# Thomas the Tank Engine



## Grannie maggie (Oct 30, 2012)

Just thought I would post these photos of the sweater I have just finished and will be taking to Canada for grandson Michael. It was done on my Brother KH965 and garter carriage for ribbing. I had run out of correct blue for the engine so only did a single motif on the back. Michael is 2 and half and loves Thomas and all his friends.


----------



## Pamick (Dec 31, 2012)

This is gorgeous - hell be delighted !!!


----------



## grandday (Apr 15, 2011)

Lovely work.


----------



## susieknitter (Jul 14, 2011)

It's brilliant, you certainly know how to use your machine. Your grandson will love it.


----------



## tpmcgoo2 (Mar 7, 2011)

your sweater is so very cute. I like the single engine on the back too. My gs is 3 and loves Thomas and friends. was this hard to do. do you have a chart showing the engine? I have never done anything like this on my machine. gonna have to learn I can see.


----------



## Suemid (Jan 12, 2013)

That is so cute! My son loved Thomas when he was young...he's 27 now! 
:-D :-D


----------



## Spellcheck (Sep 5, 2011)

Wow, I love it! You did a great job!


----------



## rainbirdoz (Nov 7, 2012)

Beautiflly done. I think the single motif on the back is very effective. My grandsons loved Thomas when they were young - all grown up now...
Sheila
Western Australia


----------



## wurzel (Aug 6, 2012)

Well done. I am sure your Grandson will love it.


----------



## christine flo (Apr 11, 2011)

thats realy good bet he loves it


----------



## dagmargrubaugh (May 10, 2011)

Too cute. Your grandson will love it. Nice job with the single motif on the back.


----------



## bluey (Apr 19, 2012)

Beautiful


----------



## dwidget (May 30, 2011)

beautiful work. beautiful sweater.


----------



## GrammaAnn (Dec 16, 2011)

I love that! :thumbup:


----------



## SallyJ (Oct 13, 2012)

Great job. What 2-5+ year olds don't love Thomas??


----------



## Tomasina (Feb 2, 2011)

Grannie maggie said:


> Just thought I would post these photos of the sweater I have just finished and will be taking to Canada for grandson Michael. It was done on my Brother KH965 and garter carriage for ribbing. I had run out of correct blue for the engine so only did a single motif on the back. Michael is 2 and half and loves Thomas and all his friends.


Nicely done.


----------



## RuthFromOhio (Oct 24, 2012)

That's an adorable sweater, and the colors are well done. If it was done with a punch card, I'd like a copy, too.

RuthFromOhio


----------



## mtnmama67 (Dec 16, 2011)

Wonderful..looks very professional!

Would also appreciate pattern!

Sandra


----------



## Saroj (Dec 2, 2011)

Love it. I am a new machine knitter and love it. I have the pattern. Waiting for a boy grandchild now. Have too many granddaughters 7 - now it is time to have first grandson. I have 2 sons and hand knitted for them when they were young.


----------



## Kathymacau (Jan 8, 2013)

That is a lovely Thomas, I am planning one for my grandson I just have choose the picture.


----------



## meknit (Dec 5, 2012)

Wow! what nice work you do. Love the neck line. And I think just one engine on the back looks just great. He will love it.

> [RAW DATA]:
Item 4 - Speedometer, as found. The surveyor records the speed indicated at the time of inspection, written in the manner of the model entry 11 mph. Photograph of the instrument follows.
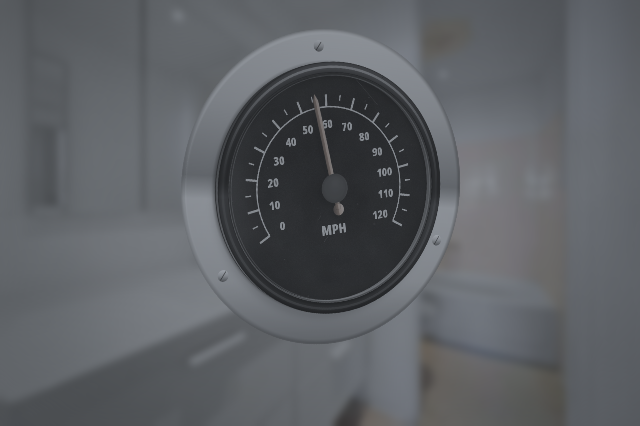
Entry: 55 mph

> [PROBLEM TO WORK ON]:
Please list the usernames of everyone in the Thomas the Tank Engine thread, other than the sweater's maker, who comments favorably on the single engine motif on the back. The data here comes from a separate source and is unrelated to the Thomas the Tank Engine thread.

> [OUTPUT]:
tpmcgoo2, rainbirdoz, dagmargrubaugh, meknit